Stanza melayani berbagai fungsi dalam sebuah puisi. Beberapa penyair menggunakan bait dalam puisi untuk mengelompokkan ide atau gambar yang dimiliki bersama. Yang lain menunjukkan perubahan nada, arah, atau ide dengan membuat bait baru. Beberapa penyair bermain dengan sugesti keheningan yang disiratkan oleh jeda bait, dan yang lain lagi menggunakan bait dan ruang putih yang memisahkannya untuk menciptakan minat visual.
Banyak budaya memiliki bentuk puisi tradisional yang memaksakan “arsitektur” visual, imajinatif, atau audio pada jenis puisi tertentu dan memaksa jeda pada titik yang dapat diprediksi. Salah satu contohnya adalah soneta. Petrarchian, atau Italia, soneta disusun menjadi dua bait dengan total 14 baris; bait pertama terdiri dari delapan baris, diikuti oleh enam baris bait. Soneta bahasa Inggris, atau Shakespeare, juga panjangnya 14 baris tetapi disusun dalam tiga kuatrain, atau bait empat baris, diikuti oleh bait, atau bait dua baris.
Bentuk tradisional lainnya seperti haiku atau villanelle mengatur diri mereka sendiri di sekitar tercet, atau bait tiga baris dalam puisi. Dalam kasus haiku, yang awalnya merupakan bentuk Jepang yang telah memperoleh banyak pengikut di kalangan penyair yang menulis dalam bahasa Inggris, satu tercet menyusun keseluruhan puisi. Sebuah villanelle, yang berakar pada tradisi penyanyi Prancis, berisi beberapa bait tiga baris yang secara bergantian mengulangi seluruh baris.
Penyair menulis dalam bentuk terbuka tidak dibatasi dalam hal penempatan bait dalam puisi.
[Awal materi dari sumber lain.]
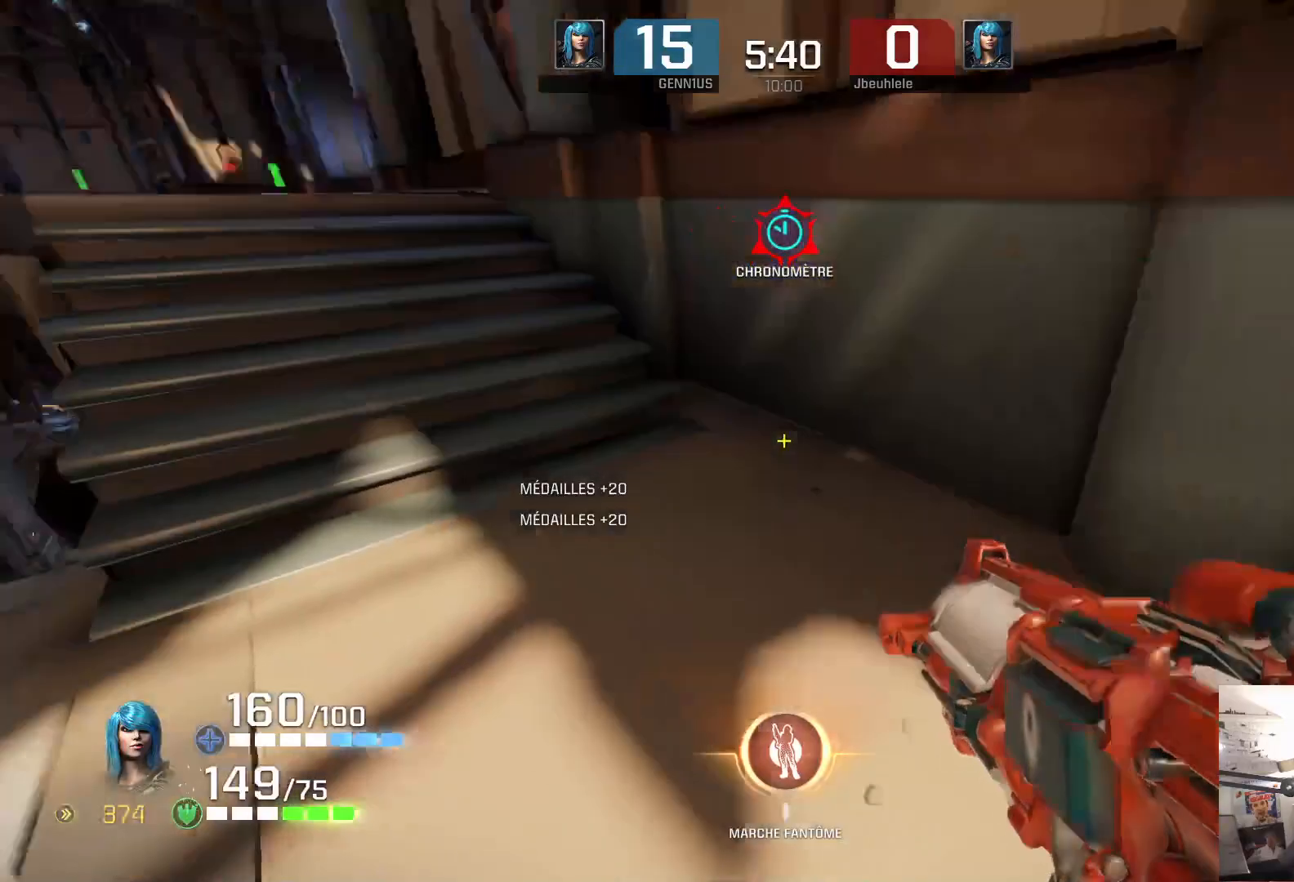
{"buttons": [], "left_stick": "up", "right_stick": "down-left", "events": [[117, "left_stick", "up-right"], [367, "left_stick", "up"], [467, "right_stick", "down-left"]]}
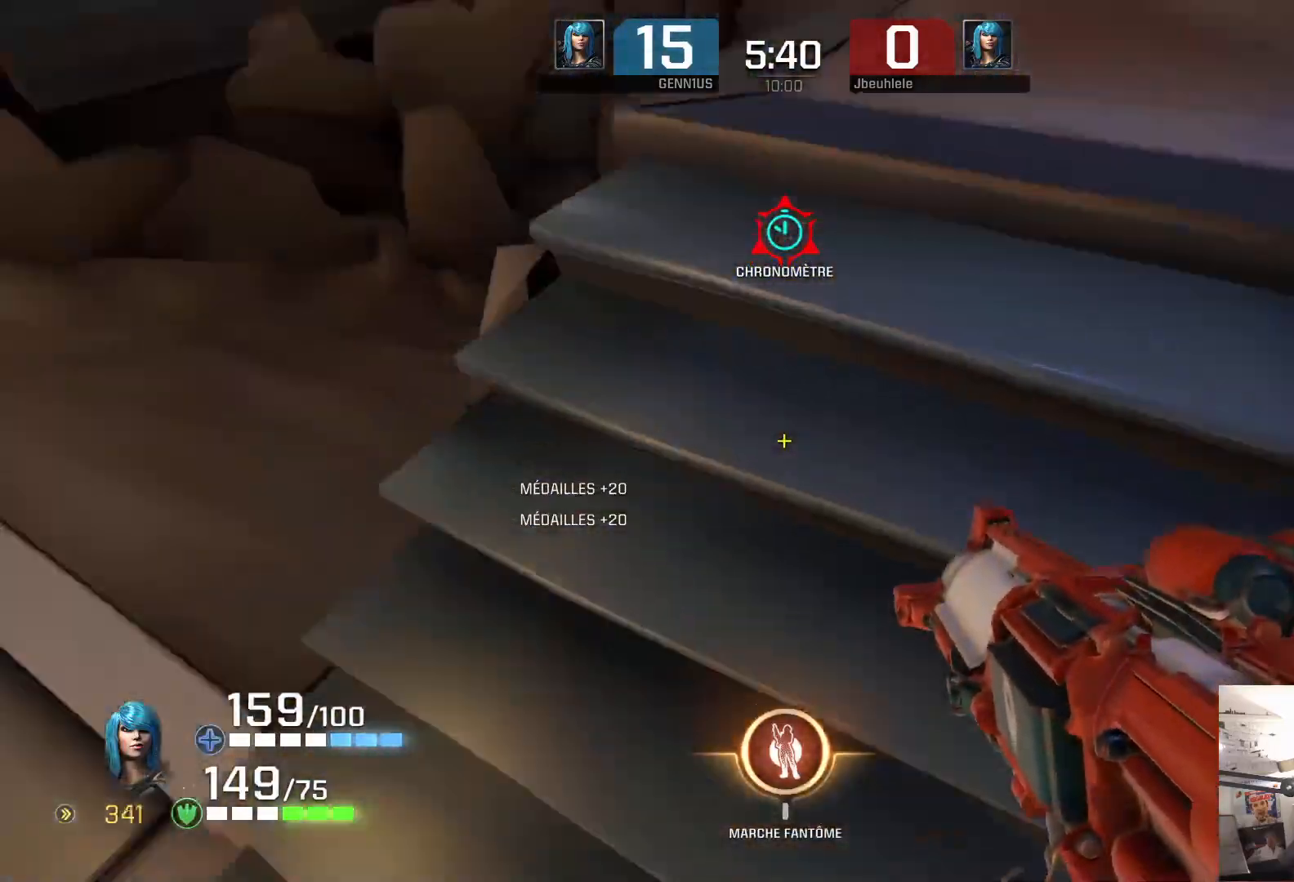
{"buttons": [], "left_stick": "up-right", "right_stick": "up", "events": [[33, "L3", "down"], [150, "right_stick", "up"], [250, "L3", "up"], [250, "left_stick", "up-right"]]}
Penyair ini menggunakan jeda bait untuk banyak alasan intelektual, intuitif, atau emosional. Bagi sebagian orang, jeda bait memberi pembaca kesempatan untuk berhenti sejenak dan merenungkan kelompok baris yang baru saja selesai. Bagi orang lain, jeda bait menunjukkan kejutan dan sering kali mengarahkan puisi ke arah yang sama sekali tidak terduga.
Penyair visual, seperti ee cummings dan penyair konkret kemudian, menggunakan tampilan kata, huruf, angka, dan simbol pada halaman dengan cara artistik visual dan linguistik. Bagi penyair-penyair ini, bait-bait dalam puisi merupakan peluang untuk menciptakan tidak hanya ide atau pesan yang bermakna secara konseptual, tetapi juga bermuatan visual. Dengan menciptakan pola yang tidak terduga pada halaman, termasuk jeda bait yang mungkin menghadirkan lebih dari dua baris kosong atau bait yang berjalan secara horizontal daripada vertikal, penyair ini tidak hanya menyajikan puisi yang melintasi batas media tetapi juga puisi yang menantang antisipasi pembaca dan menyarankan bahwa salah satu dari fungsi seni adalah untuk menghancurkan harapan.